El 6 y el 9 de agosto, recordamos el horror del bombardeo de Hiroshima y Nagasaki del 1945. Cada año, nos da escalofríos pensar que, hoy en día, nueve países tienen armas nucleares. Ningún país del mundo debe poseer armas nucleares.
Todos los Papas (salvo el Papa Juan Pablo I, cuyo reinado solamente duró 33 días) han condenado la existencia de las armas nucleares. Hoy es el momento ideal para recordar lo que nos enseña la Iglesia:
Pío XII (febrero del 1943): "Es esencial que la tecnología nuclear se utilice con fines pacíficos solamente. De lo contrario, podría seguir no solo en el lugar mismo, sino también para todo el planeta, una catástrofe peligrosa."
San Juan XXIII (Pacem in Terris, 1963): “…que cese ya la carrera de armamentos…que… todos los pueblos, en virtud de un acuerdo, lleguen a un desarme simultáneo, controlado por mutuas y eficaces garantías”.
Beato Pablo VI (5 de junio del 1968): “Las armas nucleares…son la amenaza más aterradora que pesa sobre la humanidad…no podemos menos de animar a todos los países y, especialmente, a los que tienen mayores responsabilidades, a proseguir y desarrollar tales medidas, con el objetivo final de eliminar totalmente el arsenal atómico”.
San Juan Paul II (1 de enero del 2001): “El preocupante aumento de los armamentos, mientras no acaba de consolidarse el compromiso por la no proliferación de las armas nucleares, tiene el riesgo de alimentar y difundir una cultura de la competencia y la conflictualidad, que no implica solamente a los Estados, sino también a entidades no institucionales, como grupos paramilitares y organizaciones terroristas.”
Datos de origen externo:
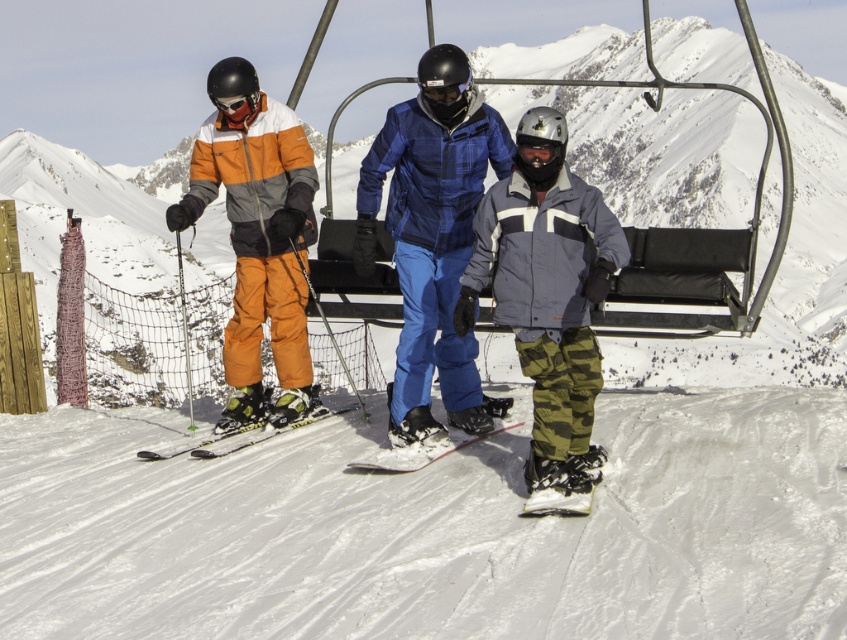
You are a photographer positioned at the origin point of the coordinate system. You want to take a photo of the camouflage snow pants at center. What are the coordinates where you should aim your camera?

The coordinates to aim the camera are at point (547,300).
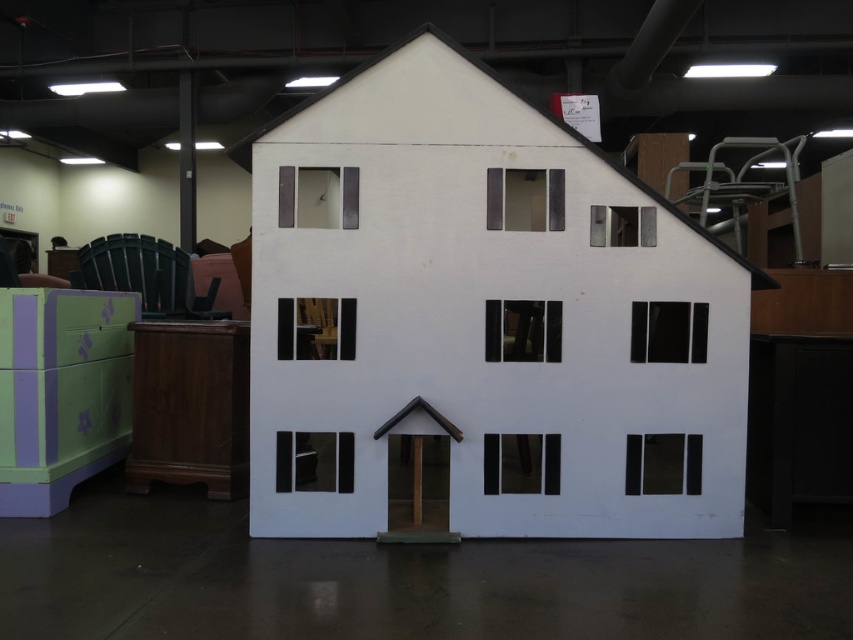
Question: Which point is farther to the camera?

Choices:
 (A) (726, 461)
 (B) (413, 532)

Answer: (A)

Question: Among these points, which one is nearest to the camera?

Choices:
 (A) (405, 541)
 (B) (567, 422)

Answer: (A)

Question: Observing the image, what is the correct spatial positioning of white matte house at center in reference to matte brown door at center?

Choices:
 (A) right
 (B) left

Answer: (A)

Question: Does white matte house at center lie in front of matte brown door at center?

Choices:
 (A) yes
 (B) no

Answer: (A)

Question: Is white matte house at center smaller than matte brown door at center?

Choices:
 (A) no
 (B) yes

Answer: (A)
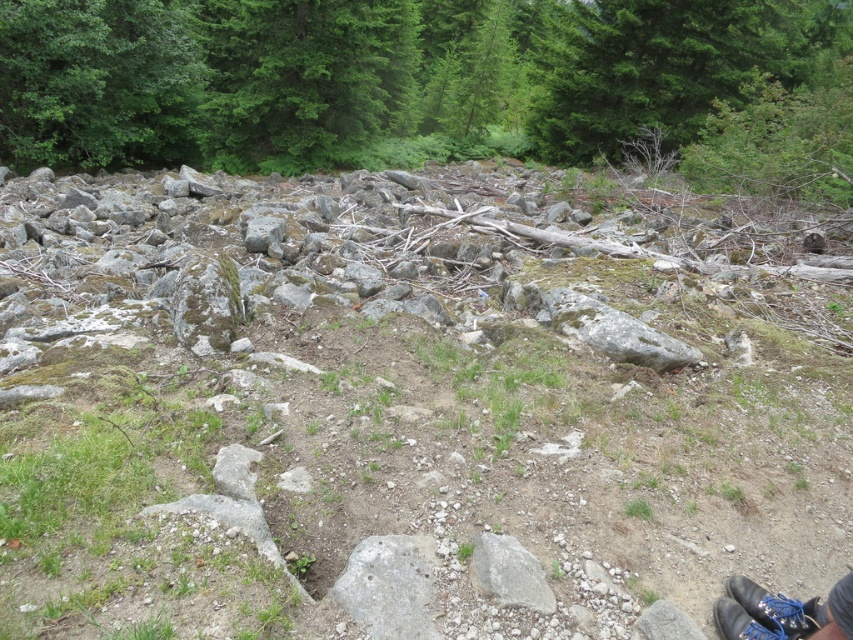
Question: Among these objects, which one is nearest to the camera?

Choices:
 (A) green leafy tree at upper center
 (B) gray rock pile at center

Answer: (B)

Question: Is gray rough rock at center above black leather shoe at lower right?

Choices:
 (A) no
 (B) yes

Answer: (A)

Question: Is green leafy tree at upper center smaller than black leather shoe at lower right?

Choices:
 (A) yes
 (B) no

Answer: (B)

Question: Is gray rough rock at center positioned at the back of black leather shoe at lower right?

Choices:
 (A) no
 (B) yes

Answer: (B)

Question: Which point is closer to the camera?

Choices:
 (A) (357, 582)
 (B) (749, 595)
 (C) (103, 22)

Answer: (A)

Question: Estimate the real-world distances between objects in this image. Which object is closer to the black leather shoe at lower right?

Choices:
 (A) green leafy tree at upper center
 (B) gray rock pile at center

Answer: (B)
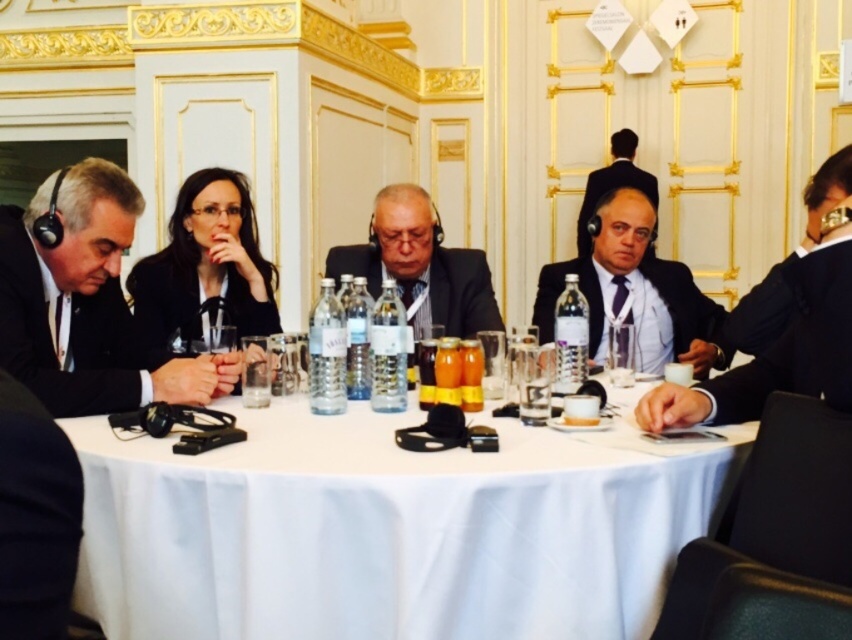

Papa Benito XVI (1 de enero del 2010): “Espero firmemente que, en la Conferencia de examen del Tratado de no proliferación de armas nucleares, que tendrá lugar el próximo mes de mayo en Nueva York, se tomen decisiones eficaces con vistas a un desarme progresivo, que tienda a liberar el planeta de armas nucleares”.
Papa Francisco (Conferencia de la ONU para la Negociación…sobre la Prohibición las Armas Nucleares, marzo del 2017): “Una ética y un derecho basados en la amenaza de destrucción mutua –y potencialmente de toda la humanidad– son contradictorios con el espíritu de las Naciones Unidas. Por lo tanto, hay que comprometerse por un mundo sin armas nucleares, aplicando plenamente el Tratado de no proliferación, en la letra y en el espíritu”.